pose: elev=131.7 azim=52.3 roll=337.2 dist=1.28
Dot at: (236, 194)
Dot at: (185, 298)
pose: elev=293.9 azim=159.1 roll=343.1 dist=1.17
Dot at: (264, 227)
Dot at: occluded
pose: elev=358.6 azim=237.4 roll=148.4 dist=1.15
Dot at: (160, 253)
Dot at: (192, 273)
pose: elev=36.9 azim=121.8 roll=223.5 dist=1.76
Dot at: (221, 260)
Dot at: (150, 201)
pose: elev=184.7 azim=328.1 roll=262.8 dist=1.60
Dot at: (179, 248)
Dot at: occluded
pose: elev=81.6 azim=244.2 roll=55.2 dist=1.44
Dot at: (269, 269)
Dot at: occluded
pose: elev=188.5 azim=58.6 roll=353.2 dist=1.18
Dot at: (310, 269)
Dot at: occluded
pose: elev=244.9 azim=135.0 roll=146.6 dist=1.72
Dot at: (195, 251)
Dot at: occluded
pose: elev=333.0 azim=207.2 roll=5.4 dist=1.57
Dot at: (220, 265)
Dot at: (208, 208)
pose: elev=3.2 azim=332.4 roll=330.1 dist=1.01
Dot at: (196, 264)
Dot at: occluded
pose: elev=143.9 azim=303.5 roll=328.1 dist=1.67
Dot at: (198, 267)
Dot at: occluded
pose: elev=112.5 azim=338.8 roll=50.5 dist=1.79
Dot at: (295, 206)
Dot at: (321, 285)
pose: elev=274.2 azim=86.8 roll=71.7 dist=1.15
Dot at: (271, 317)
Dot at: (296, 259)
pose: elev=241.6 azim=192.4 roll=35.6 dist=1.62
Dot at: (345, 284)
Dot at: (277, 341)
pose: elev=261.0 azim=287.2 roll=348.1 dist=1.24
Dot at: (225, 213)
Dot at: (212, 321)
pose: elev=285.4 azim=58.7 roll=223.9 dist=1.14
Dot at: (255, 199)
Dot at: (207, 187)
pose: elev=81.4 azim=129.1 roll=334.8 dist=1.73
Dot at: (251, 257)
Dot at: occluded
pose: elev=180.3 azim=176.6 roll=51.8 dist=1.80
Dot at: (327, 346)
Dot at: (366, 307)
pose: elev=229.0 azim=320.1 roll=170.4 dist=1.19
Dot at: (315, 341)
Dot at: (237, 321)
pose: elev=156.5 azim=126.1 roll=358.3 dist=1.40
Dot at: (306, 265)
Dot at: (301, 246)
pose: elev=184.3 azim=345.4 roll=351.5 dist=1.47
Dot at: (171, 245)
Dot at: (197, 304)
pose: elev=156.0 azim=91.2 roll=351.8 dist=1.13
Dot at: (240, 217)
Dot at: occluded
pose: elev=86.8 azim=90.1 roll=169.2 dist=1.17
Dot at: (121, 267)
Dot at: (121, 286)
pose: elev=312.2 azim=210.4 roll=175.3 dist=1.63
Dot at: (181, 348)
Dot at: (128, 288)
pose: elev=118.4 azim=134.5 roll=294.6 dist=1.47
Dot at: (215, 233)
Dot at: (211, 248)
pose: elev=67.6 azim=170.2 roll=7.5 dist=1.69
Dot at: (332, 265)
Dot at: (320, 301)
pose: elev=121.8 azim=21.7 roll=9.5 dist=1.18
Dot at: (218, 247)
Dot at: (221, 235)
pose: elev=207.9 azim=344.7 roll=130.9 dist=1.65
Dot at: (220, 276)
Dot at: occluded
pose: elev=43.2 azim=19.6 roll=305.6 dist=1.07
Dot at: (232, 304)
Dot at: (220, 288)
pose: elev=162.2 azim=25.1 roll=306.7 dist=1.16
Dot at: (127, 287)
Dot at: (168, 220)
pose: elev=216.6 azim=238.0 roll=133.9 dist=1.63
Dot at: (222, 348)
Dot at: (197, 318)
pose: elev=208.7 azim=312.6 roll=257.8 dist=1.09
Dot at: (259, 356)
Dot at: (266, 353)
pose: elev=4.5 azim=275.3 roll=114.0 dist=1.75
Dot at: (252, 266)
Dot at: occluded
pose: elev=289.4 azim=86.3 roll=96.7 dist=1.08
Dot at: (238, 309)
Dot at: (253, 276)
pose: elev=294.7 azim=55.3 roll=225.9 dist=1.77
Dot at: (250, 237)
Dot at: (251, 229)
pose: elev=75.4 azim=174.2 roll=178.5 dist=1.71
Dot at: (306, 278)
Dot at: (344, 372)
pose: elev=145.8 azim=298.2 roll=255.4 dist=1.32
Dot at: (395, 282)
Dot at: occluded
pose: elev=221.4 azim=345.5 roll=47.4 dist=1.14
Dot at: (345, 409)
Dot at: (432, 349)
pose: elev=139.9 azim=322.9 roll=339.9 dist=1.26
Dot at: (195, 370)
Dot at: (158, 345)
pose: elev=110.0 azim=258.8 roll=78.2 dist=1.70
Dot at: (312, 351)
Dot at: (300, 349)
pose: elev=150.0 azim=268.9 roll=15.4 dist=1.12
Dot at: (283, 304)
--
Exercise prompt
Can you copy every item above line for line, with each character unchanged?

Solution to this problem
pose: elev=131.7 azim=52.3 roll=337.2 dist=1.28
Dot at: (236, 194)
Dot at: (185, 298)
pose: elev=293.9 azim=159.1 roll=343.1 dist=1.17
Dot at: (264, 227)
Dot at: occluded
pose: elev=358.6 azim=237.4 roll=148.4 dist=1.15
Dot at: (160, 253)
Dot at: (192, 273)
pose: elev=36.9 azim=121.8 roll=223.5 dist=1.76
Dot at: (221, 260)
Dot at: (150, 201)
pose: elev=184.7 azim=328.1 roll=262.8 dist=1.60
Dot at: (179, 248)
Dot at: occluded
pose: elev=81.6 azim=244.2 roll=55.2 dist=1.44
Dot at: (269, 269)
Dot at: occluded
pose: elev=188.5 azim=58.6 roll=353.2 dist=1.18
Dot at: (310, 269)
Dot at: occluded
pose: elev=244.9 azim=135.0 roll=146.6 dist=1.72
Dot at: (195, 251)
Dot at: occluded
pose: elev=333.0 azim=207.2 roll=5.4 dist=1.57
Dot at: (220, 265)
Dot at: (208, 208)
pose: elev=3.2 azim=332.4 roll=330.1 dist=1.01
Dot at: (196, 264)
Dot at: occluded
pose: elev=143.9 azim=303.5 roll=328.1 dist=1.67
Dot at: (198, 267)
Dot at: occluded
pose: elev=112.5 azim=338.8 roll=50.5 dist=1.79
Dot at: (295, 206)
Dot at: (321, 285)
pose: elev=274.2 azim=86.8 roll=71.7 dist=1.15
Dot at: (271, 317)
Dot at: (296, 259)
pose: elev=241.6 azim=192.4 roll=35.6 dist=1.62
Dot at: (345, 284)
Dot at: (277, 341)
pose: elev=261.0 azim=287.2 roll=348.1 dist=1.24
Dot at: (225, 213)
Dot at: (212, 321)
pose: elev=285.4 azim=58.7 roll=223.9 dist=1.14
Dot at: (255, 199)
Dot at: (207, 187)
pose: elev=81.4 azim=129.1 roll=334.8 dist=1.73
Dot at: (251, 257)
Dot at: occluded
pose: elev=180.3 azim=176.6 roll=51.8 dist=1.80
Dot at: (327, 346)
Dot at: (366, 307)
pose: elev=229.0 azim=320.1 roll=170.4 dist=1.19
Dot at: (315, 341)
Dot at: (237, 321)
pose: elev=156.5 azim=126.1 roll=358.3 dist=1.40
Dot at: (306, 265)
Dot at: (301, 246)
pose: elev=184.3 azim=345.4 roll=351.5 dist=1.47
Dot at: (171, 245)
Dot at: (197, 304)
pose: elev=156.0 azim=91.2 roll=351.8 dist=1.13
Dot at: (240, 217)
Dot at: occluded
pose: elev=86.8 azim=90.1 roll=169.2 dist=1.17
Dot at: (121, 267)
Dot at: (121, 286)
pose: elev=312.2 azim=210.4 roll=175.3 dist=1.63
Dot at: (181, 348)
Dot at: (128, 288)
pose: elev=118.4 azim=134.5 roll=294.6 dist=1.47
Dot at: (215, 233)
Dot at: (211, 248)
pose: elev=67.6 azim=170.2 roll=7.5 dist=1.69
Dot at: (332, 265)
Dot at: (320, 301)
pose: elev=121.8 azim=21.7 roll=9.5 dist=1.18
Dot at: (218, 247)
Dot at: (221, 235)
pose: elev=207.9 azim=344.7 roll=130.9 dist=1.65
Dot at: (220, 276)
Dot at: occluded
pose: elev=43.2 azim=19.6 roll=305.6 dist=1.07
Dot at: (232, 304)
Dot at: (220, 288)
pose: elev=162.2 azim=25.1 roll=306.7 dist=1.16
Dot at: (127, 287)
Dot at: (168, 220)
pose: elev=216.6 azim=238.0 roll=133.9 dist=1.63
Dot at: (222, 348)
Dot at: (197, 318)
pose: elev=208.7 azim=312.6 roll=257.8 dist=1.09
Dot at: (259, 356)
Dot at: (266, 353)
pose: elev=4.5 azim=275.3 roll=114.0 dist=1.75
Dot at: (252, 266)
Dot at: occluded
pose: elev=289.4 azim=86.3 roll=96.7 dist=1.08
Dot at: (238, 309)
Dot at: (253, 276)
pose: elev=294.7 azim=55.3 roll=225.9 dist=1.77
Dot at: (250, 237)
Dot at: (251, 229)
pose: elev=75.4 azim=174.2 roll=178.5 dist=1.71
Dot at: (306, 278)
Dot at: (344, 372)
pose: elev=145.8 azim=298.2 roll=255.4 dist=1.32
Dot at: (395, 282)
Dot at: occluded
pose: elev=221.4 azim=345.5 roll=47.4 dist=1.14
Dot at: (345, 409)
Dot at: (432, 349)
pose: elev=139.9 azim=322.9 roll=339.9 dist=1.26
Dot at: (195, 370)
Dot at: (158, 345)
pose: elev=110.0 azim=258.8 roll=78.2 dist=1.70
Dot at: (312, 351)
Dot at: (300, 349)
pose: elev=150.0 azim=268.9 roll=15.4 dist=1.12
Dot at: (283, 304)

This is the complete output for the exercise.